- **EXTRACT TO READ**
* * * *

Sophomore year in college, my best friends and I visit Star Tracks, a karaoke-type recording studio that provided lyrics, background music, headphones, and, at the end, a cassette tape of your group's recording. For this experience--which any 10-year-old could now access on a smart phone--we drove an hour each way and paid a $40 fee for a single take. If you wanted to re-record, you paid again. We sang, of course, Bill Withers' "Lean on Me," which became the anthem for what has been--so far--a wildly enduring friendship.
Mine are friendships of marathon talking sessions, ideas spiraling into words drawn up from our diaphragms, pushed past the larynx, blown out as meaning. Mine are friendships of tears--tears of joy, tears of sorrow, of shared relief, of frustration. Inhaled sobs, gasping through incoherent explanations. Mine are friendships of laughter, gulping choking fits of it, the epiglottis flapping erratically, impeding the intake of breath. Mine are friendships of shouted words of encouragement--on scary climbs, above churning rapids, before childbirth, upon releasing personal essays out into the world.
All this air: the conveyor of conversation, song, laughter, pain. Confidences shared sotto voce, the sound of your own name in a familiar voice. The most weighty friendships are buoyed by this--the lightest, most elusive, most substantive of all elements. Not oxygen in a literal sense, but nearly as vital.
To build a fire you take not, Jack London-style, a bundle of matches clenched in your frozen paw held over a tangle of branches, a dog watching skeptically, but instead wafer-like tendrils of hardwood, curling off the whittling knife in a froth. Next the kindling, short sticks of dry wood the circumference of your thumb. Pile on top a tipi or log cabin of sticks as thick as your forearm. Ignite.

* * * *

- **ENTRIES SHOWN**
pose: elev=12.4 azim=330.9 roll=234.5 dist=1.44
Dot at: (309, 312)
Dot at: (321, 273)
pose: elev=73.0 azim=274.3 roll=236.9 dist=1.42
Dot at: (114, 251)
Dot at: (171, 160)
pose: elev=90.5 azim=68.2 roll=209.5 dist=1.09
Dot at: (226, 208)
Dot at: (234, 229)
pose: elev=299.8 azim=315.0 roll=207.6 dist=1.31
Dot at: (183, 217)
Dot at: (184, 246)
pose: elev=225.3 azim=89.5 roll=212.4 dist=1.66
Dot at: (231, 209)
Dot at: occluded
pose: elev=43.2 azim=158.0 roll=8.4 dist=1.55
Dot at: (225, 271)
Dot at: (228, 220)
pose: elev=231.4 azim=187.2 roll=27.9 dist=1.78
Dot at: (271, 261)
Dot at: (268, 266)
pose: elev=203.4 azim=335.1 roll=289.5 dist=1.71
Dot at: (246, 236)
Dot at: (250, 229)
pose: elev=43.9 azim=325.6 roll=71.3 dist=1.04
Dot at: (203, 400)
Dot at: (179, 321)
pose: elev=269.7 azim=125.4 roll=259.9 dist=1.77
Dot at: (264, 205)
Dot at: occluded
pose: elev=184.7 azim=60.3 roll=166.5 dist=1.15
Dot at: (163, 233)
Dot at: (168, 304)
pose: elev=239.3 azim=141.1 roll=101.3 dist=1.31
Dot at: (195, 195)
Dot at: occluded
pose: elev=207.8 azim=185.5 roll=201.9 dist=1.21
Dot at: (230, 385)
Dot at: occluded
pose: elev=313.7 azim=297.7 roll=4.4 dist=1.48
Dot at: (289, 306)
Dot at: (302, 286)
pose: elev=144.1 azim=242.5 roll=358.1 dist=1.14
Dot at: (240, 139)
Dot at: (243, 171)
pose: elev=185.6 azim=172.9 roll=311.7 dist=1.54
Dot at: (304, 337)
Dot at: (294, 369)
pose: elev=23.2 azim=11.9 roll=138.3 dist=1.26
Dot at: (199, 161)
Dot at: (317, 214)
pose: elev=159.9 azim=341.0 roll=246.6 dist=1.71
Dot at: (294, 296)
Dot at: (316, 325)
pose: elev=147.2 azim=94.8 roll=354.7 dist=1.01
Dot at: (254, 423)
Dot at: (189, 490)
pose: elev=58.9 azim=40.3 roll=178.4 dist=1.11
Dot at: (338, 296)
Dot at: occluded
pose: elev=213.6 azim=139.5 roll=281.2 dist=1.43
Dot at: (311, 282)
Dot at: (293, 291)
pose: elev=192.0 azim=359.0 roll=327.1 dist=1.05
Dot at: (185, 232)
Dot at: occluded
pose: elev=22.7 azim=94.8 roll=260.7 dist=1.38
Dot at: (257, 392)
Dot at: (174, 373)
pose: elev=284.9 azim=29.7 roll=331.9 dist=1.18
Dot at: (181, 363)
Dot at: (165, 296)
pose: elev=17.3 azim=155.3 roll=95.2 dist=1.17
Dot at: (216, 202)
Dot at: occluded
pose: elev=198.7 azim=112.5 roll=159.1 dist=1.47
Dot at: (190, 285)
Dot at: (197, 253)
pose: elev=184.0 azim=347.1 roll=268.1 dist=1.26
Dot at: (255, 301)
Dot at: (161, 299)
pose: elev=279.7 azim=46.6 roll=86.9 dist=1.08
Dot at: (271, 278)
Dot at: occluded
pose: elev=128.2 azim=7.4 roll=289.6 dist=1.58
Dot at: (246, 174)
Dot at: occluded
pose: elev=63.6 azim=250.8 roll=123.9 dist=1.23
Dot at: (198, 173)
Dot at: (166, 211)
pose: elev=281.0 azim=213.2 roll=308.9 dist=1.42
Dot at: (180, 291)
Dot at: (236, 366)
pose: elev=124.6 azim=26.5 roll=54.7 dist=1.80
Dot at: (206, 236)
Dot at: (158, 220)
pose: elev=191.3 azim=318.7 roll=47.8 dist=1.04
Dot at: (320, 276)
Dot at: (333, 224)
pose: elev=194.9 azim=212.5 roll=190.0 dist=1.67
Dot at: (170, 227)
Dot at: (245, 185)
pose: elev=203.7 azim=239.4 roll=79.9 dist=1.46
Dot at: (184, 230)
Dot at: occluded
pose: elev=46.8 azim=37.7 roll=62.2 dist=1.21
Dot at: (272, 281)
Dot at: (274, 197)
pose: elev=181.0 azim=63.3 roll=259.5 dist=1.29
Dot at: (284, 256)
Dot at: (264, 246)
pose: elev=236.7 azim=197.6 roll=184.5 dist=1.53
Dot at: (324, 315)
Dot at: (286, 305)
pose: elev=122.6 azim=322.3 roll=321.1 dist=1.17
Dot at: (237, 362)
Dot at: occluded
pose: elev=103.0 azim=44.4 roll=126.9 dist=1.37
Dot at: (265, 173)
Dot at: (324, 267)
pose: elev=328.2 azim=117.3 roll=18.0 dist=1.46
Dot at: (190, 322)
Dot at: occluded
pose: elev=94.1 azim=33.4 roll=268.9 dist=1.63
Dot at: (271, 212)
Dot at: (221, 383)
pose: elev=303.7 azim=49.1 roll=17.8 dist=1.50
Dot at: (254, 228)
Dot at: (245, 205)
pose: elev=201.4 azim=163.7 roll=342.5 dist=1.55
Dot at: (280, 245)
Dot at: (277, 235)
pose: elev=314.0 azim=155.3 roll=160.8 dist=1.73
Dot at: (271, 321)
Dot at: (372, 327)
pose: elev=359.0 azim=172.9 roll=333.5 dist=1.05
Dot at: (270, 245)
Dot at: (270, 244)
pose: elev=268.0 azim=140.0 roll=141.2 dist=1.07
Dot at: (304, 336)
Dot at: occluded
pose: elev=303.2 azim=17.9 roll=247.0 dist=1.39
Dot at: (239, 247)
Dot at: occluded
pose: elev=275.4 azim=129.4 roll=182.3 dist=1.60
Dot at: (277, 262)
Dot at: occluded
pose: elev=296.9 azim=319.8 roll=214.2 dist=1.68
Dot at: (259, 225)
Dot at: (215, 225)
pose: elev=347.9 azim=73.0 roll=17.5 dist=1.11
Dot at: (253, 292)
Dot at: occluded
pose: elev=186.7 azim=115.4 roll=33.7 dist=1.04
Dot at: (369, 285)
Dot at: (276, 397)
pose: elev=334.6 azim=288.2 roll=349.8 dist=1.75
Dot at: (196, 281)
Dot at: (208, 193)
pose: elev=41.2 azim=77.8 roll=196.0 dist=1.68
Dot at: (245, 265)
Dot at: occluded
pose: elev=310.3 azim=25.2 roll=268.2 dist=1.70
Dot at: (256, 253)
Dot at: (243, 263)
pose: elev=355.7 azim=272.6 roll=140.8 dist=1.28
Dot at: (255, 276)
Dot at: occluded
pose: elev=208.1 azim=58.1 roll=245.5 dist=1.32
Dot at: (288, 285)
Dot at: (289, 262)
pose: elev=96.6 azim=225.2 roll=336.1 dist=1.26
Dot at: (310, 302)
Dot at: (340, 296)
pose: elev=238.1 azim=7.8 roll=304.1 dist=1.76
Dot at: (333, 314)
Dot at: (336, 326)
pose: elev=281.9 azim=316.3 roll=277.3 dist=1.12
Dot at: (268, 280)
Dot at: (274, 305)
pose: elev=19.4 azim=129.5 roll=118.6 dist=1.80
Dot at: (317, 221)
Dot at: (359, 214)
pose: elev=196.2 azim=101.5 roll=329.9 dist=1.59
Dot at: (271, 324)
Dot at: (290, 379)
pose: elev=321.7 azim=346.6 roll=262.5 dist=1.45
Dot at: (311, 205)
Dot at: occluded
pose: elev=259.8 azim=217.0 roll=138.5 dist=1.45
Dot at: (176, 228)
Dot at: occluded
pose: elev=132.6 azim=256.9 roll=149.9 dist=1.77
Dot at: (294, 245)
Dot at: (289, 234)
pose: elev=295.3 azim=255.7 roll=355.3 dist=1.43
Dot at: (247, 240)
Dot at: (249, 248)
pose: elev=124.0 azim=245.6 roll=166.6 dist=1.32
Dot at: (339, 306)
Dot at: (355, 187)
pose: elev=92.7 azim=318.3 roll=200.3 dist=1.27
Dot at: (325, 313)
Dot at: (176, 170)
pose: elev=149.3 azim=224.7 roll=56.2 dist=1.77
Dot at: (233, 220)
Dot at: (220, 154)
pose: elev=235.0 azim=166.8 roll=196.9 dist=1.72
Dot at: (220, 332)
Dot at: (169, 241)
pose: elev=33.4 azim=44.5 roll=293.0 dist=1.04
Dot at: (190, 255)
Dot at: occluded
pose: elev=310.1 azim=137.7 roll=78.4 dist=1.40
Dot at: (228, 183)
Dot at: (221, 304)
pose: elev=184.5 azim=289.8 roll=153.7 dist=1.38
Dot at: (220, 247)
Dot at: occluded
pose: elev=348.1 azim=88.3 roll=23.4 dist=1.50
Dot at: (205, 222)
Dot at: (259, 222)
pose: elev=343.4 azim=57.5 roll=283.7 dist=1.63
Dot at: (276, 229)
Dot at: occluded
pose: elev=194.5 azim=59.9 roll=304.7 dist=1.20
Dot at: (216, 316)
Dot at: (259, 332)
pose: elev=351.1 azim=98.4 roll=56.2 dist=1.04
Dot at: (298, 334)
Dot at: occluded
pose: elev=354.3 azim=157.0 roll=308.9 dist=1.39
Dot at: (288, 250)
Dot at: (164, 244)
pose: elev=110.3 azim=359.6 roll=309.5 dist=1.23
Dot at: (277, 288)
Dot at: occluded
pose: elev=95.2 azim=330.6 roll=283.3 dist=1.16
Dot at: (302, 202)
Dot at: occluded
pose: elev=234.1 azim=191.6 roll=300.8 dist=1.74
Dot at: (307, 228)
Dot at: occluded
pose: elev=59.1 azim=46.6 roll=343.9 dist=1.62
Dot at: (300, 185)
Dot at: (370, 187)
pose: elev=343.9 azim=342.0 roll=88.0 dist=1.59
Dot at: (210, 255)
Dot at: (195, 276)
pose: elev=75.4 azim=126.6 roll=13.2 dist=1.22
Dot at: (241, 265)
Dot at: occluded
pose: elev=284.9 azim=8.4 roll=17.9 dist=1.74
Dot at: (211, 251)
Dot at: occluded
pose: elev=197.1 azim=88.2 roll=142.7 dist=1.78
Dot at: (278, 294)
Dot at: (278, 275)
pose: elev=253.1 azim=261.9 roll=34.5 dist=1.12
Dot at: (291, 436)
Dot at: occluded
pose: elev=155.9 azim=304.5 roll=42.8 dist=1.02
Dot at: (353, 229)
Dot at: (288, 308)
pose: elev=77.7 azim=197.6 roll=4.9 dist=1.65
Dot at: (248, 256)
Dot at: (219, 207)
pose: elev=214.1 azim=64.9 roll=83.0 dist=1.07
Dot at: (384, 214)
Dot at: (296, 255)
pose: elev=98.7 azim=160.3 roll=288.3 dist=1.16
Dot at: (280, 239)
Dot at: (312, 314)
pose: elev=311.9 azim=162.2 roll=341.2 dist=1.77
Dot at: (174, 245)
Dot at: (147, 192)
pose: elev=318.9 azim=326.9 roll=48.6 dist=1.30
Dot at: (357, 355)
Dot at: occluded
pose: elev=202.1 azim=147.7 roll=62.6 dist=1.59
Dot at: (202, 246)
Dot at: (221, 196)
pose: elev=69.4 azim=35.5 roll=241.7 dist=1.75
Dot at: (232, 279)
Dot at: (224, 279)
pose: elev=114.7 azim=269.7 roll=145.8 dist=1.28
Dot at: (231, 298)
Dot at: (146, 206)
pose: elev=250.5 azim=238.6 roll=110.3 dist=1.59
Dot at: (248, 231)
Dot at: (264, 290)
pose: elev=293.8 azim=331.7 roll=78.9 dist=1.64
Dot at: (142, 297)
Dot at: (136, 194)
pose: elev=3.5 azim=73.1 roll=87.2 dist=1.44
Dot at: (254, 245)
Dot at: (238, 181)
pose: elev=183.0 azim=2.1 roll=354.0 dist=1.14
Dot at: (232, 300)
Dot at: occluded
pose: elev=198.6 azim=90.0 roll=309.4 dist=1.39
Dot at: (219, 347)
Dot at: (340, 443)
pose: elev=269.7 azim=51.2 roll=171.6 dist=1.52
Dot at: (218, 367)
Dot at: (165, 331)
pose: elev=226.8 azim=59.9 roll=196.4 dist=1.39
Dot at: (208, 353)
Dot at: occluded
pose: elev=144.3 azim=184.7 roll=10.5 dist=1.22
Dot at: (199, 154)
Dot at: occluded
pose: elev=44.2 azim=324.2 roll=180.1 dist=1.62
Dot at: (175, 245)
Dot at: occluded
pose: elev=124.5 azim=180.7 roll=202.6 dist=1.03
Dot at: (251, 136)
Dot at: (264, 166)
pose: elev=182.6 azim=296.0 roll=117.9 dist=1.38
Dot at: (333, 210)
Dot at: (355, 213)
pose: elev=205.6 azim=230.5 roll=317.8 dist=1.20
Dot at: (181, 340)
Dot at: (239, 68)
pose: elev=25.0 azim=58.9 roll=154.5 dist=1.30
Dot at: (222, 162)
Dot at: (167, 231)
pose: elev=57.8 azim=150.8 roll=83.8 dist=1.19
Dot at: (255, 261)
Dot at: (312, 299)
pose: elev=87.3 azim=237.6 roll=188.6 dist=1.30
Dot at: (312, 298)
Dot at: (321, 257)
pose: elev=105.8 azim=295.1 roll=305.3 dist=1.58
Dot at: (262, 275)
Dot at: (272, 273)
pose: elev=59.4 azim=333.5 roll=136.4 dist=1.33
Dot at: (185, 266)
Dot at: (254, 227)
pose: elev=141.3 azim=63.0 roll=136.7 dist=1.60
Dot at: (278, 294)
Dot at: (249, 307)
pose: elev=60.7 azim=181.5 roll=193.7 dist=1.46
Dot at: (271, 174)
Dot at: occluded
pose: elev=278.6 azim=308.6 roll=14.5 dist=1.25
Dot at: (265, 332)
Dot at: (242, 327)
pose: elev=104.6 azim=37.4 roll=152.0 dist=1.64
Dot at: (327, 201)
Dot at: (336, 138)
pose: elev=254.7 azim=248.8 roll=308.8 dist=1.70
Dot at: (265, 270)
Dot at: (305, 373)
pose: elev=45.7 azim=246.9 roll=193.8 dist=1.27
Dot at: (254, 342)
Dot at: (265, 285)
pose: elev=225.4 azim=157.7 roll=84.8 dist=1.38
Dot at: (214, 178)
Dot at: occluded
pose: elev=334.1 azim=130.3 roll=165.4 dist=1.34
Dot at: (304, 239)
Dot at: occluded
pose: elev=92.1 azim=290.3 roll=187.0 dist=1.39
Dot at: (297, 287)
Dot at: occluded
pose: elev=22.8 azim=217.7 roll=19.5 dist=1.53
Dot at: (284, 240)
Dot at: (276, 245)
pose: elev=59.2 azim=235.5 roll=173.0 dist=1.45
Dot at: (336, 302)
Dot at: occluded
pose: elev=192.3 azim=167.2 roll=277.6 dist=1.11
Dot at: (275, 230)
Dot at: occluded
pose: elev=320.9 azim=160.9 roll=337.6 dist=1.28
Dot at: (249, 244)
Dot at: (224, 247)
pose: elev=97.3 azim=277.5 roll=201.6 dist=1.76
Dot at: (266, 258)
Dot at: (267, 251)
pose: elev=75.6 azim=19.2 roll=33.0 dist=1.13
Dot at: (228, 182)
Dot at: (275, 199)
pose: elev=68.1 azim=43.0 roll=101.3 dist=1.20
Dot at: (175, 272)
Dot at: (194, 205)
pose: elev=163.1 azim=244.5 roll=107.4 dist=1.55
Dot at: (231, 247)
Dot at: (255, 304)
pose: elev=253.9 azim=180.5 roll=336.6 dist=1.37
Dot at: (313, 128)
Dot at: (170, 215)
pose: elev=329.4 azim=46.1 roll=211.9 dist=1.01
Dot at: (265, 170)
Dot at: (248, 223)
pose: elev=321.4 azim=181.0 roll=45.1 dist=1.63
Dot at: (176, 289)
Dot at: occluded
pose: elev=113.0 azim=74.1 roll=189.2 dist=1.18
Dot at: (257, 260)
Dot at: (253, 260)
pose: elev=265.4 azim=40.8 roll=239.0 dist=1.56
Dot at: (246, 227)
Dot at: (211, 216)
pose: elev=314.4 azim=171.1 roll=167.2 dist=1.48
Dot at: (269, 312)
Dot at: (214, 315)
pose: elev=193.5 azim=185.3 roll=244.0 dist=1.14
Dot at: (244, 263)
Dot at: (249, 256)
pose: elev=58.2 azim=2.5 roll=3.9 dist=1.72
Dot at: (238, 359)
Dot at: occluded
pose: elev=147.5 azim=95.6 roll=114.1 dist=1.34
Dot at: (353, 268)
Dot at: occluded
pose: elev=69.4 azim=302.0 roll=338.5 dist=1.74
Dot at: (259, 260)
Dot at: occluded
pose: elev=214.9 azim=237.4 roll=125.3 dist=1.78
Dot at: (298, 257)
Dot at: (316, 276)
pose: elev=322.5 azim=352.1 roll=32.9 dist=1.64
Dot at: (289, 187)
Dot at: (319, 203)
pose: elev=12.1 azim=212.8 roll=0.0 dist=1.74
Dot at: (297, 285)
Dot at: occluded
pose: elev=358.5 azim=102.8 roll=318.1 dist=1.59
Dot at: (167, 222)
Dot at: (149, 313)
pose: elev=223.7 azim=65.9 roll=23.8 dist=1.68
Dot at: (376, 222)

* * * *

- **EXERCISE SET**
**1)** Answer these questions from the essay on friendship:
(a) Which song did the friends record at Star Tracks?
(b) What did a single take at Star Tracks cost?
(c) How thick should the kindling be for the fire?
**2)** Carry the essay on friendship on past its last sentence.
The records have no connection to the essay on friendship.

- **ANSWERS FOR THE EXERCISE**
**1)**
(a) Bill Withers' "Lean on Me."
(b) $40.
(c) The circumference of your thumb.

**2)**
To build a child you ignite the fire within by providing unfettered access to a cluster of character-building experiences. Let them shave off thin disks of digits. Let them play with matches. Let them scorch their fingers. Let them wallow in the pen with the pigs, let them crawl in the coop with the hens. Let them walk alone to and from the bus stop: uphill only on the way home, but a solid mile's journey. Let them use power tools.
As kids, my siblings and I bonded around two things: my father's relentlessly cheerful attempts to reframe onerous chores as larks ("The Happy Family Pruning" was one of his more indelible ditties) and my mother's eternal forays into health food fads (powdered milk, "better butter," carob, sprout everything). Try being the kid who brings a soy cream cheese/black olive/pimento spread on a whole wheat roll to lunch and you'll quickly learn that your only allies are those related to you by blood, and that even they are reluctant to acknowledge the bond.
"The Happy Family Pruning" included memorable and inspired lyrics such as "They're happy to be pruning, they're happy 'cuz they're working, the happy family pruning." The lyrics burned a path into our psyches. Not only were they patently untrue, they were sung in that bullish tone that standard father training seems to include.
"The Happy Family Pruning" had spin-offs, imaginatively titled things like "The Happy Family Hauling [Irrigation Pipe]" and "The Happy Family Flossing." The continuous narrative soundtrack was the worst of all ear worms, rendered even more tuneless and trumped-up with each iteration. It was, therefore, destined for the family annals.
But if we weren't the happy family pruning then, we became so later, kindling an intimacy for which I remain grateful. It was as if by saying it--singing it--my father made it so, offering us the glowing embers of a life lesson in optimism.